Decided: July 27, 2016

Before SHEPHERD, EMAS and SCALES, JJ. Lawrence Corner, in proper person. Pamela Jo Bondi, Attorney General, for appellee.

Lawrence Corner appeals a denial by the trial court of his motion to request permission to file a petition for writ of habeas corpus. In 2001, Corner was convicted of kidnapping and sexual battery. He was sentenced to life in prison for the kidnapping charge and fifteen years for the sexual battery charge. This Court affirmed the convictions and sentencing in Corner v. State, 868 So.2d 553 (Fla. 3d DCA 2004). Including both the direct appeal and the current appeal, Corner has filed in this Court fourteen post-conviction petitions or appeals.1 For the reasons set forth below, we affirm the trial court's ruling and issue an order to show cause.

Underlying Corner's current appeal is Corner's allegation that he was not given a proper Miranda warning at the time of his arrest. This issue was raised in a motion to suppress and heard in an evidentiary hearing in November of 2000. The trial court denied Corner's motion to suppress and Corner did not raise this issue on direct appeal. Corner, however, raised this issue fruitlessly in an earlier post-conviction petition for writ of habeas corpus. Corner v. State, 163 So.3d 1205 (Fla. 3d DCA 2015) (Table).

As the trial court points out in its order on appeal, Corner is attempting to use the habeas corpus petition as a disguised rule 3.850 motion. See Baker v. State, 878 So.2d 1236, 1241 (Fla.2004) (holding that a petition for writ of habeas corpus cannot substitute for an appropriate motion for post-conviction relief under rule 3.850). By treating Corner's motion to request permission to file a habeas corpus petition as a rule 3.850 motion, the trial court determined that the motion is “legally insufficient, time-barred, successive, and conclusively refuted by the record.”2 We agree.


Corner is hereby directed to show cause, within forty-five days from the date of this opinion, why he should not be prohibited from filing any further pro se appeals, petitions, motions or other proceedings related to his criminal convictions and sentencing in circuit court case number F99–40037.

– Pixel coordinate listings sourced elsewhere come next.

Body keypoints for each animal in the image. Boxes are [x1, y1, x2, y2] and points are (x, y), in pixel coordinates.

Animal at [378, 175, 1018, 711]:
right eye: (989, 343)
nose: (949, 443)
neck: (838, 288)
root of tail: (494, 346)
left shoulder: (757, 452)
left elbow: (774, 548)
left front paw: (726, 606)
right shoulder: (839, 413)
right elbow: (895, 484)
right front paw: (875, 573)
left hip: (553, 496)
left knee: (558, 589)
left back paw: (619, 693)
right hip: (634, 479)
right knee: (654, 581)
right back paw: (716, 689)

If Corner does not demonstrate good cause, any such further and unauthorized filings by Corner will subject him to appropriate sanctions, including the issuance of written findings forwarded to the Florida Department of Corrections for its consideration of disciplinary action, including forfeiture of gain time. See § 944.279(1), Fla. Stat. (2015).

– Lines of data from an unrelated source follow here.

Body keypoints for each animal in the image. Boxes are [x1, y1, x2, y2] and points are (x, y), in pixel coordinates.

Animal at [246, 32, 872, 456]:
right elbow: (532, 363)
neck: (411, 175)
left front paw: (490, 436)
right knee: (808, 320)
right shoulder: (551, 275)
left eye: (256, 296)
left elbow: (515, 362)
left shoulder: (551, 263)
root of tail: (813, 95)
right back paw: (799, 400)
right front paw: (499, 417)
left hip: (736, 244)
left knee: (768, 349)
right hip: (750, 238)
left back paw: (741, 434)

Affirmed. Order to show cause issued.


1.  Corner v. State, 163 So.3d 1205 (Fla. 3d DCA 2015) (Table); Corner v. State, 151 So.3d 1255 (Fla. 3d DCA 2014) (Table); Corner v. State, No. 3D14–921 (Fla. 3d DCA Aug. 5, 2015); Corner v. State, No. 12–2537 (Fla. 3d DCA Mar. 4, 2013); Corner v. State, 90 So.3d 292 (Fla. 3d DCA 2012) (Table); Corner v. State, 59 So.3d 120 (Fla. 3d DCA 2011) (Table); Corner v. State, 35 So.3d 34 (Fla. 3d DCA 2010) (Table); Corner v. State, 27 So.3d 669 (Fla. 3d DCA 2010) (Table); Corner v. State, 17 So.3d 1235 (Fla. 3d DCA 2009) (Table); Corner v. State, 928 So.2d 1233 (Fla. 3d DCA 2006) (Table); Corner v. State, 917 So.2d 975 (Fla. 3d DCA 2005); Corner v. State, 913 So.2d 736 (Fla. 3d DCA 2005) (Mem).

2.  We note that this case represents the third effort in as many years that Corner has tried to evade the limitations of a rule 3.850 motion through an inapt habeas corpus petition. Corner, 163 So.3d 1205; Corner, 151 So.3d 1255.